In terms of the internet, you are the client. When you want to visit a webpage, say google.com, you make a request to get their webpage, and one of Google’s servers responds with the webpage.

When people talk about servers they can mean a million different things, but usually they are referring to some computer, (or part of a computer), that is responsible for “serving” up their website, or responding to the different clients who are requesting it.

“Client” and “server” go hand in hand with another pair of words: “front-end” and “back-end.” Front-end is the client-side, or the place where you, the end-user, is. Back-end is the server-side, where the website’s big computers and data-centers are. Now if I told you that “php is a server-side programming language”–you can start to decode that phrase.

How the Internet Works 6 – Programming Languages

This is going to be an extremely brief and high level overview of what a programming language is. My goal here is that if you don’t know what a programming language is before reading this, you have an idea of what it is after.

A programming language is just the way that you tell a computer what you want it to do. You run programs on your computer, like a web browser, or maybe iTunes. These are programs. Someone or a group of people built these programs, and the way they did it was by using a programming language.

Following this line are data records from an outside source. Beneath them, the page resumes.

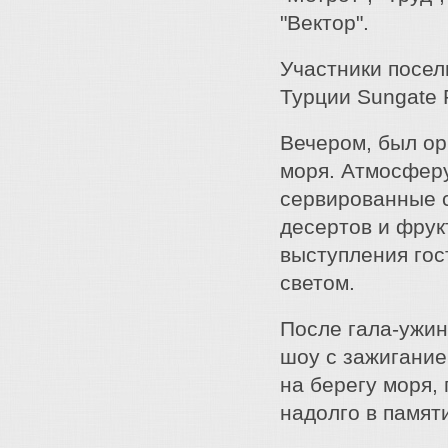
"Вектор".
Участники посел
Турции Sungate P
Вечером, был ор
моря. Атмосфер
сервированные 
десертов и фрук
выступления гос
светом.
После гала-ужин
шоу с зажигание
на берегу моря,
надолго в памяти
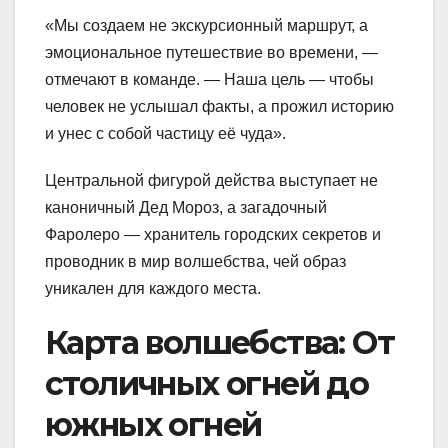
«Мы создаем не экскурсионный маршрут, а
эмоциональное путешествие во времени, —
отмечают в команде. — Наша цель — чтобы
человек не услышал факты, а прожил историю
и унес с собой частицу её чуда».
Центральной фигурой действа выступает не
каноничный Дед Мороз, а загадочный
Фаролеро — хранитель городских секретов и
проводник в мир волшебства, чей образ
уникален для каждого места.
Карта волшебства: От
столичных огней до
южных огней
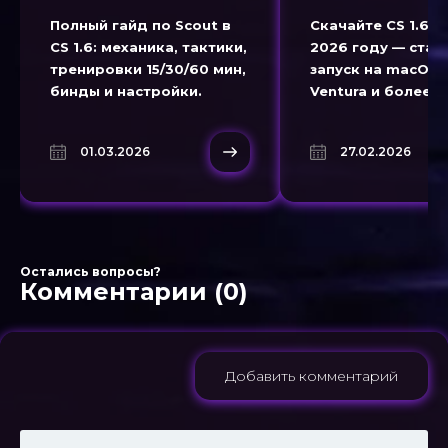
Полный гайд по Scout в
Скачайте CS 1.6 н
CS 1.6: механика, тактики,
2026 году — ста
тренировки 15/30/60 мин,
запуск на macOS 
бинды и настройки.
Ventura и более 
версиях.
01.03.2026
27.02.2026
Остались вопросы?
Комментарии (0)
Добавить комментарий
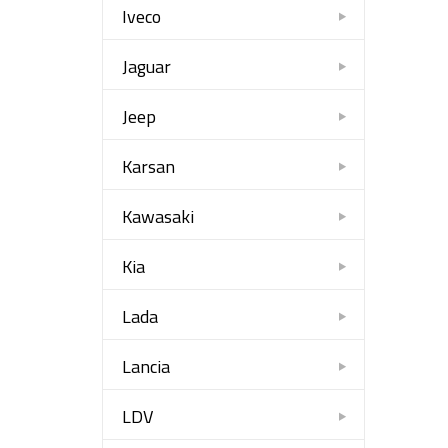
Iveco
Jaguar
Jeep
Karsan
Kawasaki
Kia
Lada
Lancia
LDV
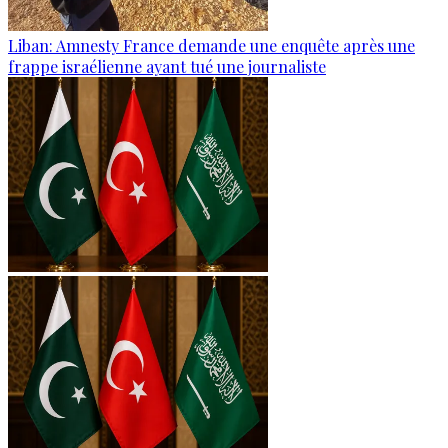
Liban: Amnesty France demande une enquête après une
frappe israélienne ayant tué une journaliste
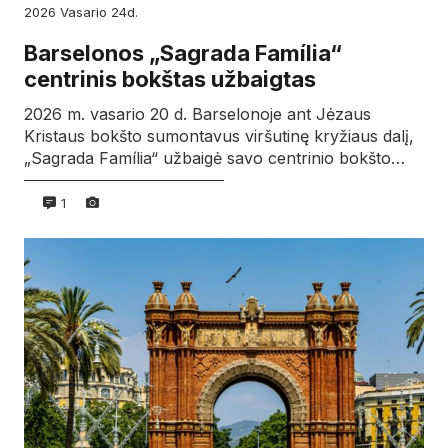
2026
vasario
24d.
Barselonos „Sagrada Família“
centrinis bokštas užbaigtas
2026 m. vasario 20 d. Barselonoje ant Jėzaus
Kristaus bokšto sumontavus viršutinę kryžiaus dalį,
„Sagrada Família“ užbaigė savo centrinio bokšto…
1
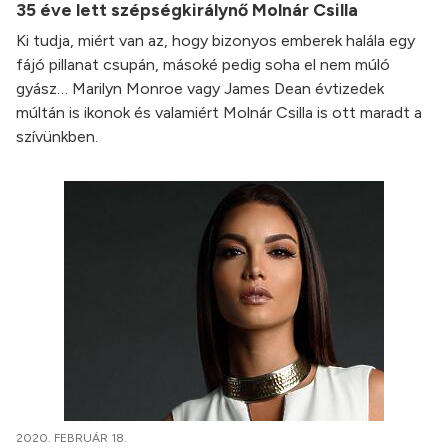
35 éve lett szépségkirálynő Molnár Csilla
Ki tudja, miért van az, hogy bizonyos emberek halála egy
fájó pillanat csupán, másoké pedig soha el nem múló
gyász… Marilyn Monroe vagy James Dean évtizedek
múltán is ikonok és valamiért Molnár Csilla is ott maradt a
szívünkben.
2020. FEBRUÁR 18.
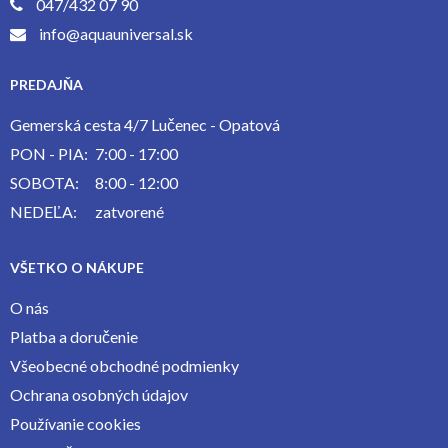
047/432 07 90
info@aquauniversal.sk
PREDAJŇA
Gemerská cesta 4/7 Lučenec - Opatová
PON - PIA:
7:00 - 17:00
SOBOTA:
8:00 - 12:00
NEDEĽA:
zatvorené
VŠETKO O NÁKUPE
O nás
Platba a doručenie
Všeobecné obchodné podmienky
Ochrana osobných údajov
Používanie cookies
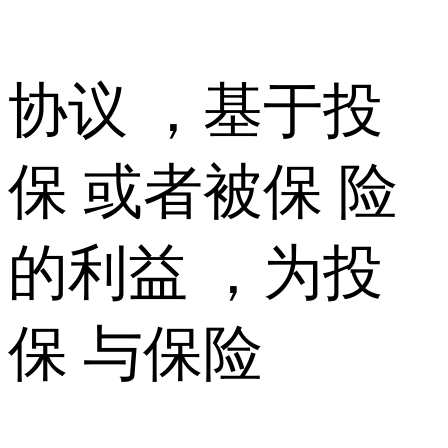
协议 ，基于投
保 或者被保 险
的利益 ，为投
保 与保险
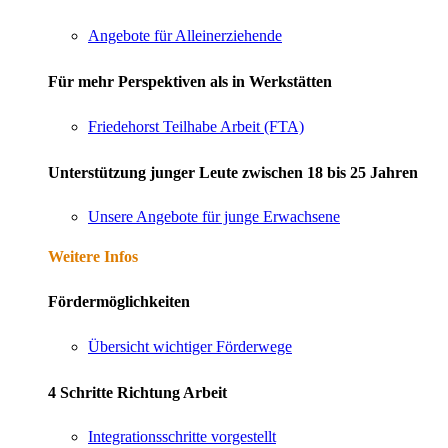
Angebote für Alleinerziehende
Für mehr Perspektiven als in Werkstätten
Friedehorst Teilhabe Arbeit (FTA)
Unterstützung junger Leute zwischen 18 bis 25 Jahren
Unsere Angebote für junge Erwachsene
Weitere Infos
Fördermöglichkeiten
Übersicht wichtiger Förderwege
4 Schritte Richtung Arbeit
Integrationsschritte vorgestellt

There is a famous first program that people write, called “Hello World” where you just try and get the program to print out “Hello World.” Here is an example in a programming language called C:

#include <stdio.h>

int main(){
    printf("Hello World");
}

Theres a lot of random stuff here, a lot of random syntax to get the program to run, but the basic idea is that this will output “Hello World” when you run it.

In another programming language called python, if you want to print hello world you just write:

print "Hello World"

Different programming languages have different ways of telling the computer to do things. Many math operations also carry over, so for example you could add two numbers in python with:

print 5 + 10

There is wayyyyyyyyyyy more to programming languages. There is a specific legal way to write things in programming languages, and that is called the syntax. There are lots of other ways to classify and talk about programming languages, but that is for another time.